剣は、白紫の目を貫き、彼の白い尾が戦慄いています。
侍女は止めを刺そうと懐剣を握り直しました。
「白紫、白紫」
夏姫が半狂乱で泣き叫び、侍女に飛びつきます。その隙に白紫は何とかその場から逃げたのでした。
その後、白紫が姿を現す事は無く、夏姫はその身を案じながら失意の日々を送っていました。
しばらくして、夏姫が身籠っている事が分かりました。
お殿様は真っ青になり、密かに国一番の物知りの所へ相談へいきました。
「五月の節句の菖蒲湯に入れば、人間の子のほかは落ちてしまうだろう。心配なさるな」
そう助言を受けたお殿様は、節句の日に菖蒲とヨモギ摘んできて、風呂を沸かし、腹の膨れてきた娘を入れました。

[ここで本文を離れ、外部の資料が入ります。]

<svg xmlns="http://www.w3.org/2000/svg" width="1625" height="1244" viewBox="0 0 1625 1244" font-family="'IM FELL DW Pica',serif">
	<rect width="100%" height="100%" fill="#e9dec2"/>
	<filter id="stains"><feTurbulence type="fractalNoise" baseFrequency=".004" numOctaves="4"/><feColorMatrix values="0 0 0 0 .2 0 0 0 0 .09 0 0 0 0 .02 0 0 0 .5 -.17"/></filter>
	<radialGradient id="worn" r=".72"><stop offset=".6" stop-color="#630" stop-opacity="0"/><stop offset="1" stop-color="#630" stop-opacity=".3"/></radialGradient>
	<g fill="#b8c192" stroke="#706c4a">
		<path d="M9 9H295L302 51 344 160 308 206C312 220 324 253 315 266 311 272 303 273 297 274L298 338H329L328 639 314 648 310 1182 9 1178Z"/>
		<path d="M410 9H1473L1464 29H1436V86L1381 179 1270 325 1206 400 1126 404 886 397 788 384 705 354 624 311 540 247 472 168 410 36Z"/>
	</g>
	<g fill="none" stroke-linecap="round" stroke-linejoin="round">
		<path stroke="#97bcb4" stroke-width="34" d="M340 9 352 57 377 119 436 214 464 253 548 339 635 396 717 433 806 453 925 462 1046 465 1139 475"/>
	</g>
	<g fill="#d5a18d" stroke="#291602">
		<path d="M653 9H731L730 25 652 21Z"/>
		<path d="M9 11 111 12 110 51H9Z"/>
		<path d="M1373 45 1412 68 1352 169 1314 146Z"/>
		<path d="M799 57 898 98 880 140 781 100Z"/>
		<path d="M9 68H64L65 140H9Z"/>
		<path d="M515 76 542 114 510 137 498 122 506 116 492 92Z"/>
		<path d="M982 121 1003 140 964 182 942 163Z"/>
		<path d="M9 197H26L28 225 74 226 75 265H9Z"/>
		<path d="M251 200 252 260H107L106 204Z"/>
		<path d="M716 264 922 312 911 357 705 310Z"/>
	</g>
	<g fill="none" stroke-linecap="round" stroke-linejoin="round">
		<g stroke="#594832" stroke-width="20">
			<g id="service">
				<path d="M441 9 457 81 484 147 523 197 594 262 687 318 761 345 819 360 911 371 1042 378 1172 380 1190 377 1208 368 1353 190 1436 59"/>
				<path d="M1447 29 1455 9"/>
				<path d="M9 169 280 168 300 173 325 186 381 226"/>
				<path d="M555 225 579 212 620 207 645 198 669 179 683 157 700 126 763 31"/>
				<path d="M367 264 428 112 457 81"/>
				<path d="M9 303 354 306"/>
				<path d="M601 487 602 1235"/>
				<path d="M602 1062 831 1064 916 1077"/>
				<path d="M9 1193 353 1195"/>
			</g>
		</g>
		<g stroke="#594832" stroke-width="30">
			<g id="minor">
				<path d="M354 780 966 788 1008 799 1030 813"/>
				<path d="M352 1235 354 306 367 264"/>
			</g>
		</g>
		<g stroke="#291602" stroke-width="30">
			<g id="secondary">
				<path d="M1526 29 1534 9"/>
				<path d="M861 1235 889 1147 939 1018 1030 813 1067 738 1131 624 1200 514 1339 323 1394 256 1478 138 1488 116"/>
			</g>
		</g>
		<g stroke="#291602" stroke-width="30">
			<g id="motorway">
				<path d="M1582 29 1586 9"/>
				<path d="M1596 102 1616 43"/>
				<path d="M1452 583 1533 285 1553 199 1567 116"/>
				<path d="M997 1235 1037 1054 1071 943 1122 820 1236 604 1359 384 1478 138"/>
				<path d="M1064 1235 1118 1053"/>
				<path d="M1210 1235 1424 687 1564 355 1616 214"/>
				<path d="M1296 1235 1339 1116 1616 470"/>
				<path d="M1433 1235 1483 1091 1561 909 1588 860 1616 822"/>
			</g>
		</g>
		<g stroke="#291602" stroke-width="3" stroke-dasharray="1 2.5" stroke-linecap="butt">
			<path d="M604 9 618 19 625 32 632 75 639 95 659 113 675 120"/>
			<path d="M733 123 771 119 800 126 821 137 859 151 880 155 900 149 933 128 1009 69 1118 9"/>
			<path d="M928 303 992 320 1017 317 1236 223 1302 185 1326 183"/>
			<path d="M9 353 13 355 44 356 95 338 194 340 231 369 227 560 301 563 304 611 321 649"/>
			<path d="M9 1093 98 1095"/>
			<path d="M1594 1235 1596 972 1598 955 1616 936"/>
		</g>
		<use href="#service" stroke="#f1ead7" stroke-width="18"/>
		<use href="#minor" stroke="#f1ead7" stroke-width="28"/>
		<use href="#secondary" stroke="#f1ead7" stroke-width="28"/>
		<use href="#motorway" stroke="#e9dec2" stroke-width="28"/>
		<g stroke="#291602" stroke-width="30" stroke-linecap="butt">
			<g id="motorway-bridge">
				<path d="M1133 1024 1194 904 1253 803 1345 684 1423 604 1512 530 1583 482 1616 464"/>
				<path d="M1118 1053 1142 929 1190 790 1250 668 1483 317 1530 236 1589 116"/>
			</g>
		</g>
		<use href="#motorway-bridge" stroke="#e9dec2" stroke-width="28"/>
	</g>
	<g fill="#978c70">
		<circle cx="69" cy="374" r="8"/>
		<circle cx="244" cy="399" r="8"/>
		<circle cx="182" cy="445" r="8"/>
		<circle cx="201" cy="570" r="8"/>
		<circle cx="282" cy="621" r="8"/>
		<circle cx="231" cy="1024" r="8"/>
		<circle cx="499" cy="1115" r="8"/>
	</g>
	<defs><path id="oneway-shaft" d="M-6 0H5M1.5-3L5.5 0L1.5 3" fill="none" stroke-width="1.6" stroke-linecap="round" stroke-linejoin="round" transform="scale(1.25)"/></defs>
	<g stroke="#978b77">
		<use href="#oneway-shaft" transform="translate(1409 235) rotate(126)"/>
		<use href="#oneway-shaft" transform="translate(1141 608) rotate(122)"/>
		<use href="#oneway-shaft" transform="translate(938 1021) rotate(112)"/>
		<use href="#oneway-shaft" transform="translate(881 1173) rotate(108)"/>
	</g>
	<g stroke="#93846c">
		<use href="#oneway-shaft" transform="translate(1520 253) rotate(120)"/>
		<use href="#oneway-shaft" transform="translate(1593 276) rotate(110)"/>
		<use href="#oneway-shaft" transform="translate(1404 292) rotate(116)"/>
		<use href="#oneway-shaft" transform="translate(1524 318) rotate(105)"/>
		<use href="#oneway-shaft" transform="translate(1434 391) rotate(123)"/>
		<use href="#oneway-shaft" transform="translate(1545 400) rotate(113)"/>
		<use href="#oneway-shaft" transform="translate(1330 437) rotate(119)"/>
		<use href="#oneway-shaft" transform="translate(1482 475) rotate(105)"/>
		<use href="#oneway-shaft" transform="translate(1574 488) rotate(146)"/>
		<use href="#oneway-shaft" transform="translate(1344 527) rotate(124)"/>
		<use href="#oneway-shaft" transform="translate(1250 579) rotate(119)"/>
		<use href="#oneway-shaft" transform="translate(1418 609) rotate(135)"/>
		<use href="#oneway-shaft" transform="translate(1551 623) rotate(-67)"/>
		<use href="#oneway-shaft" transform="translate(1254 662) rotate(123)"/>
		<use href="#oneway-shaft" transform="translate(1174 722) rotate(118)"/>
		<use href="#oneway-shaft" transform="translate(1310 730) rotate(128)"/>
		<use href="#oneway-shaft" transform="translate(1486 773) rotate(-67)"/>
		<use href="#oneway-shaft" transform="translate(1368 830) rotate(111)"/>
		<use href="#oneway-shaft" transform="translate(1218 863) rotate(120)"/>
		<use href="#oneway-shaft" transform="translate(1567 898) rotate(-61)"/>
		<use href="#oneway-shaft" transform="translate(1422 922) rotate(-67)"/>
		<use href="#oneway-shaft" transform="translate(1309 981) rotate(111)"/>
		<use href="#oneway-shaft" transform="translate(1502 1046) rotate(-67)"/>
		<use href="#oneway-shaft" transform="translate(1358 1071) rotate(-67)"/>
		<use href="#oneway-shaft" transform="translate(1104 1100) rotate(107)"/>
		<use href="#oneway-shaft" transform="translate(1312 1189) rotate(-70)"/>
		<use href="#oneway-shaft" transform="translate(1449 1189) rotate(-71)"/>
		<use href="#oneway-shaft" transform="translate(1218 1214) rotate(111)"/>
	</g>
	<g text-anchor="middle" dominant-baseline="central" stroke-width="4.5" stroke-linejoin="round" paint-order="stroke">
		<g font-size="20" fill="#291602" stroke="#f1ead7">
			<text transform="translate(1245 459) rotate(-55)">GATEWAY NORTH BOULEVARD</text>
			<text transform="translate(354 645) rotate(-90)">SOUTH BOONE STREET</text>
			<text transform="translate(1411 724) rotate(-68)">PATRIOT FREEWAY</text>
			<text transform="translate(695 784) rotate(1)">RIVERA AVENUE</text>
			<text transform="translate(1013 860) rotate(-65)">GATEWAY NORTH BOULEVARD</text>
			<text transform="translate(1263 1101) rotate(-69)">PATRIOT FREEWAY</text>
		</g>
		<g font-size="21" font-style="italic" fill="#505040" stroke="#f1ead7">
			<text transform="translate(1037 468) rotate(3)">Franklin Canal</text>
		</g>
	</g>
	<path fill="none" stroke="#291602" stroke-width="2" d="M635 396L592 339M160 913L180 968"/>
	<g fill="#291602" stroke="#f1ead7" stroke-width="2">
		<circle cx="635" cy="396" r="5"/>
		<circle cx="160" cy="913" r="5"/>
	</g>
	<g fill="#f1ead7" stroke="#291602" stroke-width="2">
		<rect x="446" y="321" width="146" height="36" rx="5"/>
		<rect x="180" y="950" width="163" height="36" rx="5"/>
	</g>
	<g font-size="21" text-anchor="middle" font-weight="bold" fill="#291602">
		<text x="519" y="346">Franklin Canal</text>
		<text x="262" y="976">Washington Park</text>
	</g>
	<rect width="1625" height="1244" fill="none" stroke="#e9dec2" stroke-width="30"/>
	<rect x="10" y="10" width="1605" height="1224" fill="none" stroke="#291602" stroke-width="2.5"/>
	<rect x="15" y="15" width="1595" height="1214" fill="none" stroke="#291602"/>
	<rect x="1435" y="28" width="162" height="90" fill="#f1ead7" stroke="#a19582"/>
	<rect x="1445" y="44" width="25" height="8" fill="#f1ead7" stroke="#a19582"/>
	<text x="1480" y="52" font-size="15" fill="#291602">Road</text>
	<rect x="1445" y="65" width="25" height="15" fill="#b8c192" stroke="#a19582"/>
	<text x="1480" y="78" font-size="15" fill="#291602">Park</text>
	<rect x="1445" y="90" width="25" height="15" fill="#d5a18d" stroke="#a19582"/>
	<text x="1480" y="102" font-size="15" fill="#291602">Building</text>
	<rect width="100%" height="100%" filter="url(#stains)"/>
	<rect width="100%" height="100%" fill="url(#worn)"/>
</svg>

すると娘から、蛇の子がゾロゾロゾロゾロ出てきて落ちていきました。
一方、竜王神の宮では。
「まったく、お前という子は。ただでさえ弱いというのに。片目まで失ってしまうなんて」
秀麗な顔を曇らせて、竜王はため息をつきました。
「あまつさえ、人の子を呪ってしまうだなんて、馬鹿にも程がある」
「私は呪ってなど、彼女を愛しているんです」
驚いた白紫は声をあげました。
「いくら最弱とはいえ、お前は神の末席。特定の者に執着してはけないのだよ。それを御せないお前は、人間と触れ合う資格などない。もう二度と外へ出ることは許さぬ」
竜王は厳しい視線を息子へ向けました。
「そんな、母上、彼女は今失意の底です。せめて最後に励ましの言葉位かけてやりたい」
白紫は懇願しました。
「力がないくせに、傲慢な。お前に力があれば、あの娘から自分の記憶をきれいさっぱり消して、送りだしてやるところだろうに。力もなくて頭も悪い」
母神は、頭を抱えました。
「でも、馬鹿な子ほど可愛いのは本当だよ。お前に破滅してほしくないんだ。変にこじらせて悪霊にでもなったら大変だからね」
竜王は最後は困った様な笑みを浮かべました。
会いに行けない白紫は、水晶球を覗いて夏姫の様子を見ていました。
(私を想って泣く夏姫、我々の子を悼んで泣く夏姫。それでも、皆の前では微笑んで婚礼に臨もうとする夏姫。傍にいて、慰めたいと思うのは私が愚かだからだろうか)
白紫は水晶に映る夏姫の顔をなぞりました。